DOCUMENT SEGMENT:
^^^^^^^^^^^^^^^^

Boost logo

Boost :

From: Alberto Barbati (abarbati_at_[hidden])
Date: 2003-01-07 16:53:14


First of all, thanks to everybody for your feedback. I realized that my
message was a bit arrogant about the lack of interest... I apologize for
that and I promise I'll give my best to get this library to boost standards!

Dietmar Kuehl wrote:
> - The 'state' argument for the various facet functions is normally accessed
> as a plain integer in your code. However, eg. 'std::mbstate_t' is not an
> integer at all. In fact, it is implementation defined and can thus be
> something entirely different on each platform. I'd suggest to provide some
> from of accessor functions to read or write objects of this type, possibly
> in the form of some traits class. This could then be used to cope with
> differences and/or more complex organization of the state type.

That's a good point. On my platform (Win32) mbstate_t indeed is a
typedef to "int" and thus satisfies all requirements (i.e.: being an
integer type capable of containing an unsigned 21-bit value). I was
aware that this is not the case on other platforms, but I made the
assumption anyway simply because the user is not really required to use
mbstate_t. One can use a char traits class different from
std::char_traits<T>, that defines a suitable state type. For example:

template <typename T>
struct MyTraits : public std::char_traits<T>
{
     typedef boost::uint32_t state_type;
};

then use basic_fstream<T, MyTraits<T> > instead of basic_fstream<T>.

[I just tried that and found a typo in correctness_test.hpp that
prevents the test suite to compile, but nothing too serious]

Of course I have to document this ;)

If you believe that harnessing with the char traits class is
undesirable, or simply "too much", I see no problems in adding those
accessors function as you suggest.

> - Falling back to UTF-16 in cases where the Unicode characters may not
> fit into the words is one possible approach to deal with the characters.
> Another approach is to just indicate an error. For example, I know that
> certain XML-files I'm using exclusively store ASCII characters and there
> is no need to use a different internal character type than 'char'. If I ever
> come across a non-ASCII character I don't really want to have it encoded
> in something like UTF-8 but I want to fail reading the file (and possibly
> retry reading using a bigger character type). I would appreciate if such a
> possibility would be incorporated, too (this is, however, nothing I feel too
> strongly about).

I forgot to say in my previous post that this version of the library
only supports platforms where type char is exactly 8 bits. This
assumption is required because I have to work at the octet level while
reading from/writing to a stream.

That said, I have deliberately decided not to allow "char" as the
internal type. The internal type must be an integral type able to
represent an unsigned 16-bit value (for UTF-16) or an unsigned 21-bit
value (UTF-32). The choice between UTF-16 and UTF-32 as the internal
encoding is done at compile-time based on the sizeof of the internal
char type, which must be either 2 or 4.

^^^^^^^^^^^^^^^^

EXERCISE A:
Answer these questions about the Boost mailing list post:
(i) On which platform does the author say mbstate_t is a typedef to "int"?
(ii) What size must type char be on the platforms this version of the library supports?
(iii) What two sizeof values may the internal char type have?
EXERCISE B: From the post, extract everything from "If you believe" down to "as you suggest.".
The data after this point comes from a separate source and is unrelated to the post.

RECORDED DATA:
^^^^^^^^^^^^^^^^

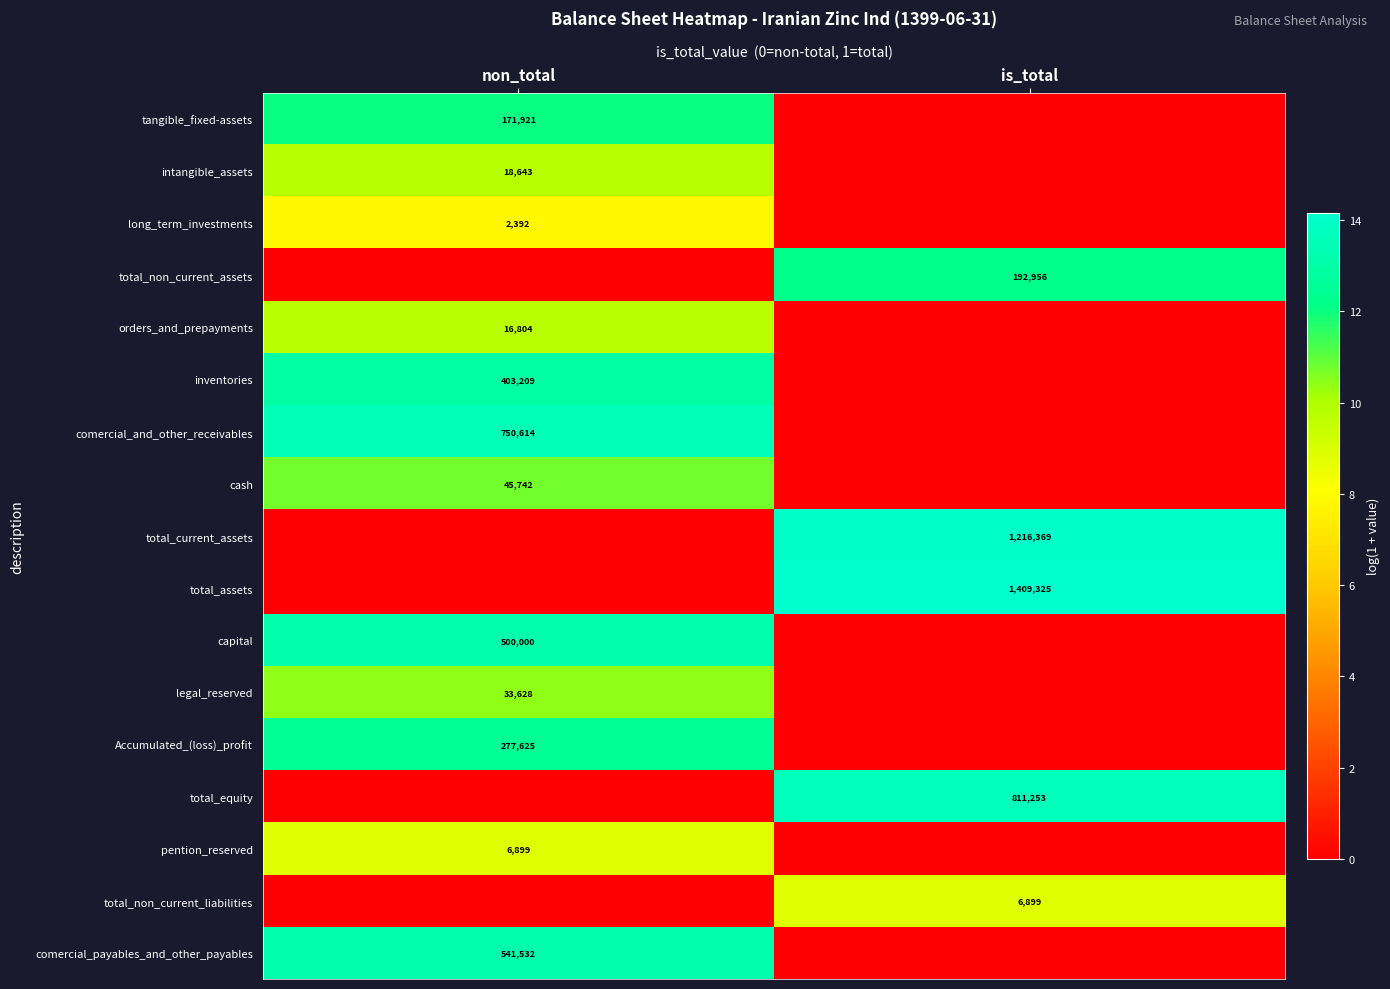

The value of pention_reserved at non_total is 3125. True or false?

False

^^^^^^^^^^^^^^^^

ANSWER SPACE A:
(i) Win32
(ii) Exactly 8 bits
(iii) 2 or 4

ANSWER SPACE B:
If you believe that harnessing with the char traits class is
undesirable, or simply "too much", I see no problems in adding those
accessors function as you suggest.